Entalpi pembakaran standar adalah jumlah energi yang dilepaskan untuk

membakar 1 mol zat. Nilai perubahan entalpi pembakaran standar ditentukan

menggunakan data entalpi pembakaran standar. Ciri utama dari rekasi

pembakaran adalah sebagai berikut:

(1) Merupakan reaksi eksoterm.

(2) Melibatkan oksigen (O2) dalam reaksinya.

(3) Karbon terbakar menjadi CO2, hidrogen terbakar menjadi H2O, nitrogen

terbakar menjadi menjadi NO2, dan belerang terbakar menjadi SO2.

f. Penentuan entalpi reaksi

Entalpi reaksi dapat ditentukan dengan:


22

(1) Menggunakan kalorimetri.

(2) Menggunakan hukum Hess (penjumlahan).

(3) Menggunakan data entalpi pembentukan.

(4) Menggunakan data energi ikatan.

6. Penelitian yang Relevan

Berdasarkan hasil penelitian Minarni, Malik, & Fuldlaratman (2019),

pengembangan media komik kimia dengan 3D pageflip professional pada materi

ikatan kimia mendapatkan respon yang sangat baik dan positif dari mahasiswa

berdasarkan angket respon dengan skor sebesar 84% yang mana persentase

tersebut dikategorikan sebagai media yang menarik.

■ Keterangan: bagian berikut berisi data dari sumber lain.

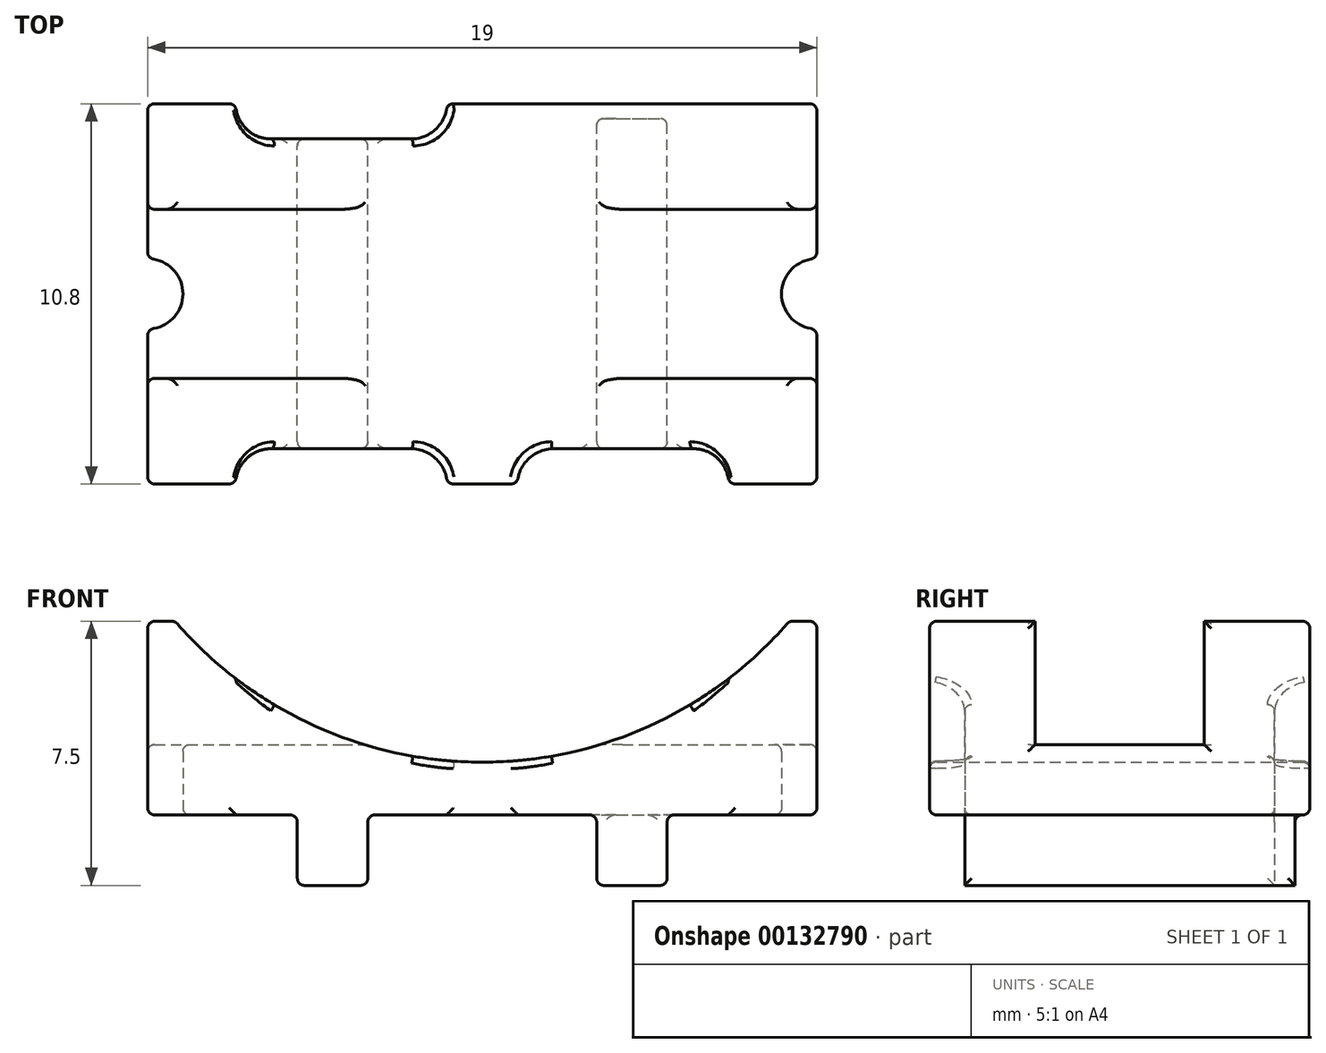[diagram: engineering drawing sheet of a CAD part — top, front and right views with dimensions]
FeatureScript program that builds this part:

Menurut hasil penelitian Seruni, Munawaroh, Kurniadewi, & Nurjayadi

(2019), pengembangan e-modul dengan 3D pageflip professional pada materi

metabolisme lipid. Hasil penelitian menunjukkan pada persentase rata-rata ahli

materi dan bahasa sebesar 85,00%, serta ahli media sebesar 83,35%. Sedangkan

persentase rata-rata respon mahasiswa pada uji lapangan sebesar 84,39% yang

menunjukkan bahwa media tersebut memiliki interpretasi baik dan layak

digunakan dalam proses pembelajaran.

Menurut hasil penelitian Martini (2019) pada penerapan metode problem solving

pada materi konsep mol memberikan peningkatan dari siklus I ke siklus II.

Persentase pada siklus I untuk peserta didik yang mencapai nilai ≥76 sebesar 40%

dan pada siklus II peserta didik yang mencapai nilai ≥76 sebesar 88%. Hasil

tersebut menunjukkan bahwa penelitian tersebut berhasil.